### The task
Both the line with "Jyrki: Tuosta tuleekin" and the line with "1% CD-levyist� on" in the records below must appear in the output, along with every line between them, exactly and with nothing added.
*** Block opens ***
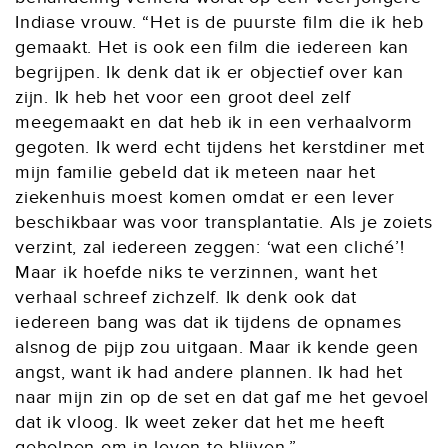
Indiase vrouw. “Het is de puurste film die ik heb
gemaakt. Het is ook een film die iedereen kan
begrijpen. Ik denk dat ik er objectief over kan
zijn. Ik heb het voor een groot deel zelf
meegemaakt en dat heb ik in een verhaalvorm
gegoten. Ik werd echt tijdens het kerstdiner met
mijn familie gebeld dat ik meteen naar het
ziekenhuis moest komen omdat er een lever
beschikbaar was voor transplantatie. Als je zoiets
verzint, zal iedereen zeggen: ‘wat een cliché’!
Maar ik hoefde niks te verzinnen, want het
verhaal schreef zichzelf. Ik denk ook dat
iedereen bang was dat ik tijdens de opnames
alsnog de pijp zou uitgaan. Maar ik kende geen
angst, want ik had andere plannen. Ik had het
naar mijn zin op de set en dat gaf me het gevoel
dat ik vloog. Ik weet zeker dat het me heeft
geholpen om in leven te blijven.”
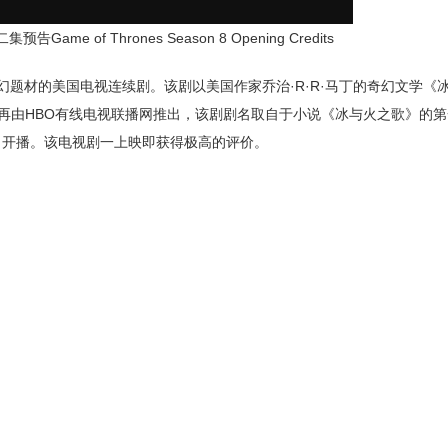
e of Thrones Season 8 Opening Credits
中世纪史诗奇幻题材的美国电视连续剧。该剧以美国作家乔治·R·R·马丁的奇幻文学
，再由HBO有线电视联播网推出，该剧剧名取自于小说《冰与火之歌》的
17日开播。该电视剧一上映即获得极高的评价。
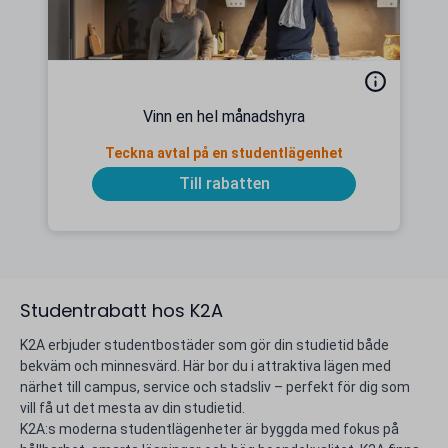
Vinn en hel månadshyra
Teckna avtal på en studentlägenhet
Till rabatten
Studentrabatt hos K2A
K2A erbjuder studentbostäder som gör din studietid både
bekväm och minnesvärd. Här bor du i attraktiva lägen med
närhet till campus, service och stadsliv – perfekt för dig som
vill få ut det mesta av din studietid.
K2A:s moderna studentlägenheter är byggda med fokus på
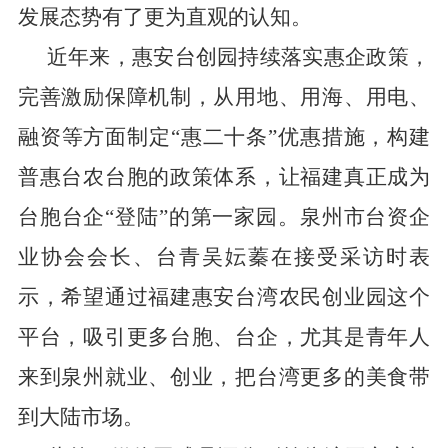
发展态势有了更为直观的认知。
近年来，惠安台创园持续落实惠企政策，
完善激励保障机制，从用地、用海、用电、
融资等方面制定“惠二十条”优惠措施，构建
普惠台农台胞的政策体系，让福建真正成为
台胞台企“登陆”的第一家园。泉州市台资企
业协会会长、台青吴妘蓁在接受采访时表
示，希望通过福建惠安台湾农民创业园这个
平台，吸引更多台胞、台企，尤其是青年人
来到泉州就业、创业，把台湾更多的美食带
到大陆市场。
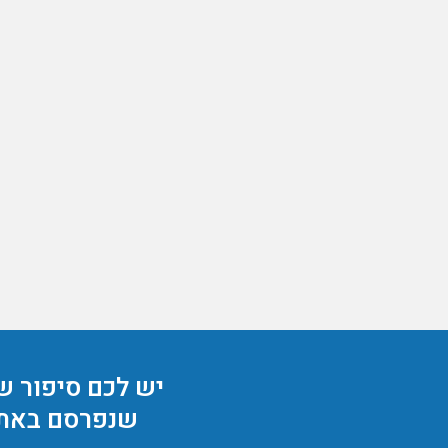
יש לכם סיפור ש
שנפרסם באת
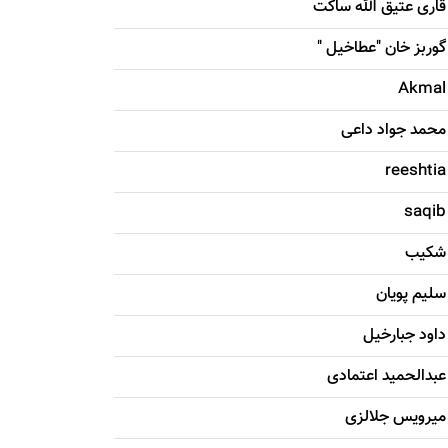
قاری عتیق الله ساکت
گوربز خان "عطاخیل "
Akmal
محمد جواد داعی
reeshtia
saqib
شکيب
سليم پویان
داود جبارخیل
عبدالحمید اعتمادی
میرویس جلالزی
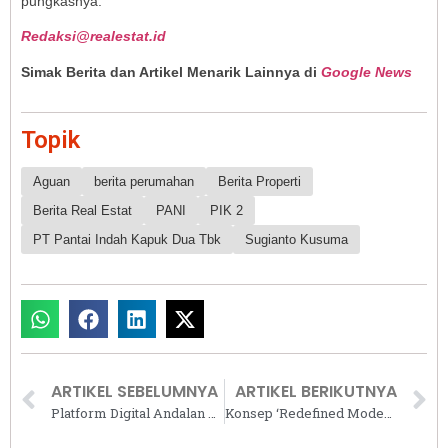
pungkasnya.
Redaksi@realestat.id
Simak Berita dan Artikel Menarik Lainnya di
Google News
Topik
Aguan
berita perumahan
Berita Properti
Berita Real Estat
PANI
PIK 2
PT Pantai Indah Kapuk Dua Tbk
Sugianto Kusuma
ARTIKEL SEBELUMNYA
ARTIKEL BERIKUTNYA
Platform Digital Andalan UMKM Bantu Pelaku Usaha Lebih Siap Akses Kredit Perbankan
Konsep ‘Redefined Modern Living’ Antar CitraGrand Cibubur CBD Raih Dua Penghargaan Asia Pacific Property Awards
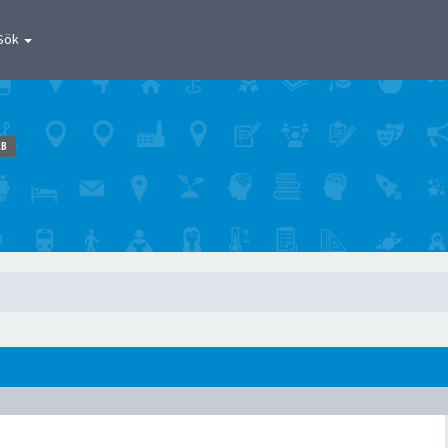
Sök
AB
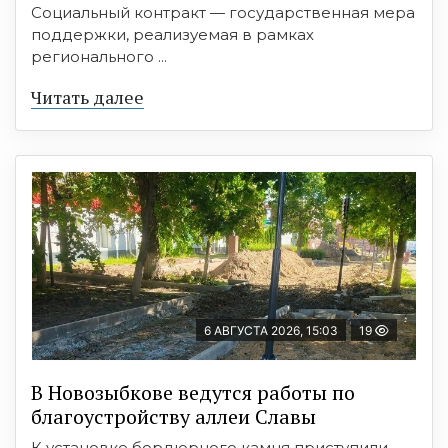
Социальный контракт — государственная мера
поддержки, реализуемая в рамках
регионального ...
Читать далее
6 АВГУСТА 2026, 15:03
19
В Новозыбкове ведутся работы по
благоустройству аллеи Славы
К установке бордюрного камня приступили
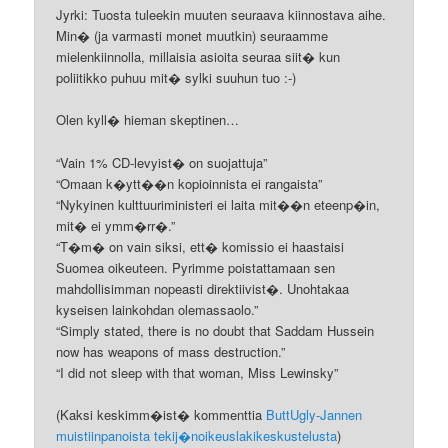
Jyrki: Tuosta tuleekin muuten seuraava kiinnostava aihe.
Min� (ja varmasti monet muutkin) seuraamme
mielenkiinnolla, millaisia asioita seuraa siit� kun
poliitikko puhuu mit� sylki suuhun tuo :-)
Olen kyll� hieman skeptinen…
“Vain 1% CD-levyist� on suojattuja”
“Omaan k�ytt��n kopioinnista ei rangaista”
“Nykyinen kulttuuriministeri ei laita mit��n eteenp�in,
mit� ei ymm�rr�.”
“T�m� on vain siksi, ett� komissio ei haastaisi
Suomea oikeuteen. Pyrimme poistattamaan sen
mahdollisimman nopeasti direktiivist�. Unohtakaa
kyseisen lainkohdan olemassaolo.”
“Simply stated, there is no doubt that Saddam Hussein
now has weapons of mass destruction.”
“I did not sleep with that woman, Miss Lewinsky”
(Kaksi keskimm�ist� kommenttia
ButtUgly-Jannen
muistiinpanoista tekij�noikeuslakikeskustelusta
)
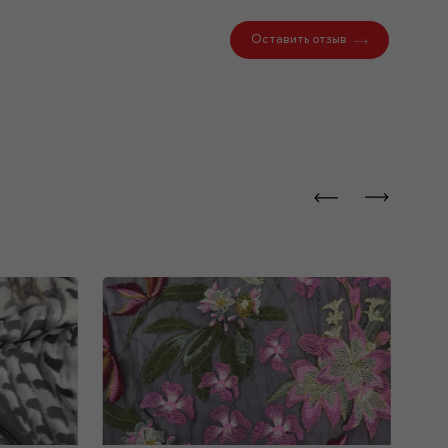
Оставить отзыв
*** Block closes ***
### Solution to the exercise
Jyrki: Tuosta tuleekin muuten seuraava kiinnostava aihe.
Min� (ja varmasti monet muutkin) seuraamme
mielenkiinnolla, millaisia asioita seuraa siit� kun
poliitikko puhuu mit� sylki suuhun tuo :-)
Olen kyll� hieman skeptinen…
“Vain 1% CD-levyist� on suojattuja”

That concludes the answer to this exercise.